アーンストートの学び舎で 第十二話
フェリシアンは無期休学と聞かされたとき、一つの理想を描いていた。
もし通えるなら、もしお金を貯めることが出来て、再び通うことが出来るのであらば、それは何年もあとになるだろう。とても遅れてしまう。
しかし、それはむしろ彼にとって理想的なのだ。
アーンストート学園の授業料は高額だ。その金額を貯め込むにはそれ相応の時間がかかる。
学校というのは卒業という終わりがある。時間が経てば生徒たちは卒業していく。
今いる自分をいじめている学生たちが卒業してから復学できればいい、嵐が過ぎ去ってから学校に戻ればいいと理想を抱いていた。
「そうか」
だが、ドナシアンはフェリシアンの思い描く理想など知りはしない。
目の前で泣いているのは、生活のために学業を我慢しているだけの可哀想な若者としか見ていなかった。そして、幸運にも資産のある者によって救われた若者であるとも。
フェリシアンの選びたかった無期休学という言葉は、甘やかす祖父にとってはフェリシアンの可哀想な状況としか理解出来ず、それを選ばせないことが最善と思ったのだ。。

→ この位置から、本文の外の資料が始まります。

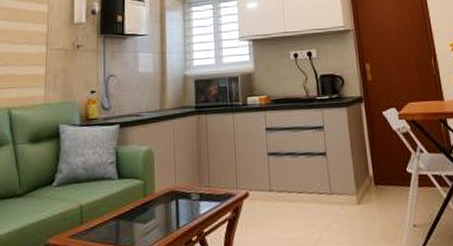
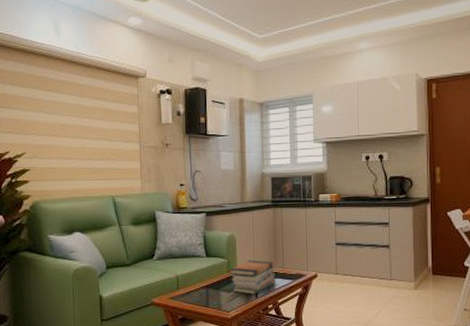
book stack: none [145,179,200,225] -> present [229,260,275,295]

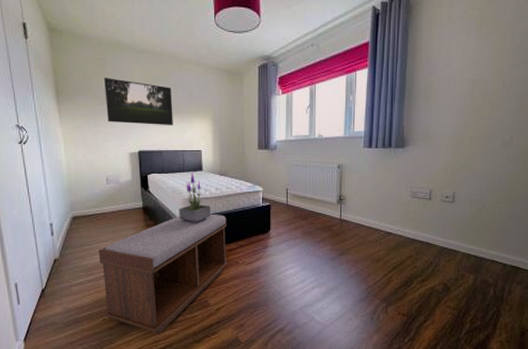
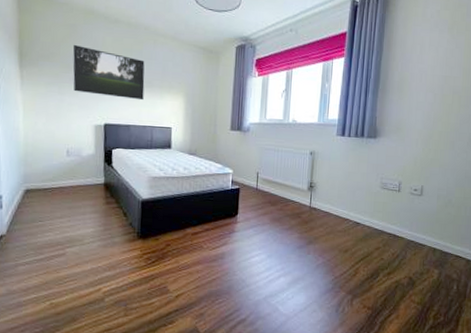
bench: present [99,214,228,334] -> none [51,194,194,321]
potted plant: present [179,171,210,224] -> none [142,149,177,204]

「なら、私の住み込みの世話係としてお前を雇おう。その給料から授業料を出して通いなさい。
だが、何もしない、仕事していることにするというのはダメだぞ。私の世話もしてもらう。
細かいことはアルフォードさんに聞きながらやっていきなさい。
私は若いつもりはないが、まだ動ける。勉学に影響が出るというほど大変と言うこともなかろう」
「ハハハ、ありがとう。お爺ちゃん」
フェリシアンの笑いは乾いていた。嫌だなどとわがままを言うわけにはいかないと、それを受け容れたのだ。
フェリシアンは実家に帰ることはなく海辺の街に小さな家を借りた。そこから学校へ通い、ドナシアンの老人ホームにも通った。
家具はベッドと簡単な机だけだ。派手なコレットやアーヤとは違い、服も最低限のものしか持っていない。大都市に出ずとも海辺の街で簡単に揃うもので充分だった。
フェリシアンはテキストなどの教材は学校に置きっぱなしにしていた。しばしばそれで怒られていたが、このときばかりはそれが功を奏した。
何故彼が学校に置きっぱなしにしていたかというと、名門校独自のテキストは人気であり、実家に置いておくとコレットやアーヤによって持ち出され転売されてしまうからだ。
入学直後に何度かそう言うことがあったので、彼は持ち帰るのをやめたのだ。